■ WHAT TO DO ■
Only the lines below starting at the one containing "Figure 10. ( a" and ending at the one containing "Figure 5. Hydraulic" belong in the answer, each copied exactly.

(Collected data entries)
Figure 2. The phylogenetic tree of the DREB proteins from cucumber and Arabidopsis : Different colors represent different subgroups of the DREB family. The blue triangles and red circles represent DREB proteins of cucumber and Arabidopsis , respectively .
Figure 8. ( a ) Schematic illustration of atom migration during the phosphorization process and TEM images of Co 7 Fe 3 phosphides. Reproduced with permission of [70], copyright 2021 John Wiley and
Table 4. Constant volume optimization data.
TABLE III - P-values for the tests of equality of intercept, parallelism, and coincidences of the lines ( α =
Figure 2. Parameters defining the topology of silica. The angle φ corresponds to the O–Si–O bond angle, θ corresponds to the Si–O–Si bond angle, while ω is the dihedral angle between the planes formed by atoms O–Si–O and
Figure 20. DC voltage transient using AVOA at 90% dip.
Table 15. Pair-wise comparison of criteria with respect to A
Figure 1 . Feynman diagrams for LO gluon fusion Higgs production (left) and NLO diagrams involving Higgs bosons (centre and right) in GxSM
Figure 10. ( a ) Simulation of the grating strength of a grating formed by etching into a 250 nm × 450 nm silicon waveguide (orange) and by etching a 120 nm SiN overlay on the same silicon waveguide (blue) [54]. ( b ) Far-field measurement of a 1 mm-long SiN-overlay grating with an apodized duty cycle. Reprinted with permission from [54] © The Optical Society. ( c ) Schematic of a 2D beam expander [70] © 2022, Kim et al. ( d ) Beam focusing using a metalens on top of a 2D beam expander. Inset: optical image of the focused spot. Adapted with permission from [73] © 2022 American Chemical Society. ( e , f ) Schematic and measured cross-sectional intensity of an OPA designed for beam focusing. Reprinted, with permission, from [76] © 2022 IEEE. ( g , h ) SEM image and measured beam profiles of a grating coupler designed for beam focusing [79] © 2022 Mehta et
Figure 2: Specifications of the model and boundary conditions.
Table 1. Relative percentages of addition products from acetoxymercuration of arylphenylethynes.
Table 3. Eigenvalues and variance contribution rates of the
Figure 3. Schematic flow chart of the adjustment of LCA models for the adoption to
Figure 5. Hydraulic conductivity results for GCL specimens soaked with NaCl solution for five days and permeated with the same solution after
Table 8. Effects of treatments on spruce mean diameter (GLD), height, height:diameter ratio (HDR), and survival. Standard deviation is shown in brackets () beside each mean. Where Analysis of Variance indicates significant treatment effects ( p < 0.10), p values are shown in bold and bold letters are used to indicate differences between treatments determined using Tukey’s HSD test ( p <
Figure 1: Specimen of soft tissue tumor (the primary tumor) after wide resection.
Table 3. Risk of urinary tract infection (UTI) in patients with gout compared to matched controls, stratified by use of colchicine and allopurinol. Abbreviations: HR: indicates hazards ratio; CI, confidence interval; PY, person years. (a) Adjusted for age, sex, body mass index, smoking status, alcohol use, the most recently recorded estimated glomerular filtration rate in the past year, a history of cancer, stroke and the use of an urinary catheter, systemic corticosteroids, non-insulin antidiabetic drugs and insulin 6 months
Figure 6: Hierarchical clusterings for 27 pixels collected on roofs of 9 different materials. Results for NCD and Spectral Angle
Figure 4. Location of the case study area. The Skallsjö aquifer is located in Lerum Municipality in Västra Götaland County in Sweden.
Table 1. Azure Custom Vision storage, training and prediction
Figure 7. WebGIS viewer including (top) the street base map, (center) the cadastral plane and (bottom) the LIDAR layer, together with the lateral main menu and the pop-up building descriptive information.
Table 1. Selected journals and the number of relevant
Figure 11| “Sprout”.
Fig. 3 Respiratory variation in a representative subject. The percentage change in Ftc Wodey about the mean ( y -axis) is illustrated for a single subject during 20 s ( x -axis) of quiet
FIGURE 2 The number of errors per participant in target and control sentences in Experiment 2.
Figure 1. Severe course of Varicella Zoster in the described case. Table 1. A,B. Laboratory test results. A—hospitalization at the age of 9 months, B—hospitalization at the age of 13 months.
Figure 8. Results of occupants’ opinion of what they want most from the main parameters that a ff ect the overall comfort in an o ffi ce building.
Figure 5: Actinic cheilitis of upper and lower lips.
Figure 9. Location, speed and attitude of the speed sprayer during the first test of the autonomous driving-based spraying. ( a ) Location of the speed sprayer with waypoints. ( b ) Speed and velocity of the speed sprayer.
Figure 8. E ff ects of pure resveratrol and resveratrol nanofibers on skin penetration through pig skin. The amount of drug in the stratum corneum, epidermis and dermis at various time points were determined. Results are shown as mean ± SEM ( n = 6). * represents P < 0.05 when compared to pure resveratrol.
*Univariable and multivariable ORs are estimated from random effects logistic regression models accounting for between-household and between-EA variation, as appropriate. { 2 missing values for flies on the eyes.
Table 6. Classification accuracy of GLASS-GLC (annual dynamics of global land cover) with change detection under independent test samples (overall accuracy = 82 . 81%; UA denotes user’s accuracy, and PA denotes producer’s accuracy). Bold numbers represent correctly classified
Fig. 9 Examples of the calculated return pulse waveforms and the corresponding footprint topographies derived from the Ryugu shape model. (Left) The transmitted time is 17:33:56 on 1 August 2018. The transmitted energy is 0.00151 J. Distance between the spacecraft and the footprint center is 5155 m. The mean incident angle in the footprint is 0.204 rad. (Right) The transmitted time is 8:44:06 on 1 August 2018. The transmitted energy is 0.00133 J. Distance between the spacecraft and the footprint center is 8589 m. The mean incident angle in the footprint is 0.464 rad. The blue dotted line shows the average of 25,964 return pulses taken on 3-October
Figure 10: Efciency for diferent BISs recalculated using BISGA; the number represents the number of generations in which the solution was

■ EXERCISE OUTPUT ■
Figure 10. ( a ) Simulation of the grating strength of a grating formed by etching into a 250 nm × 450 nm silicon waveguide (orange) and by etching a 120 nm SiN overlay on the same silicon waveguide (blue) [54]. ( b ) Far-field measurement of a 1 mm-long SiN-overlay grating with an apodized duty cycle. Reprinted with permission from [54] © The Optical Society. ( c ) Schematic of a 2D beam expander [70] © 2022, Kim et al. ( d ) Beam focusing using a metalens on top of a 2D beam expander. Inset: optical image of the focused spot. Adapted with permission from [73] © 2022 American Chemical Society. ( e , f ) Schematic and measured cross-sectional intensity of an OPA designed for beam focusing. Reprinted, with permission, from [76] © 2022 IEEE. ( g , h ) SEM image and measured beam profiles of a grating coupler designed for beam focusing [79] © 2022 Mehta et
Figure 2: Specifications of the model and boundary conditions.
Table 1. Relative percentages of addition products from acetoxymercuration of arylphenylethynes.
Table 3. Eigenvalues and variance contribution rates of the
Figure 3. Schematic flow chart of the adjustment of LCA models for the adoption to
Figure 5. Hydraulic conductivity results for GCL specimens soaked with NaCl solution for five days and permeated with the same solution after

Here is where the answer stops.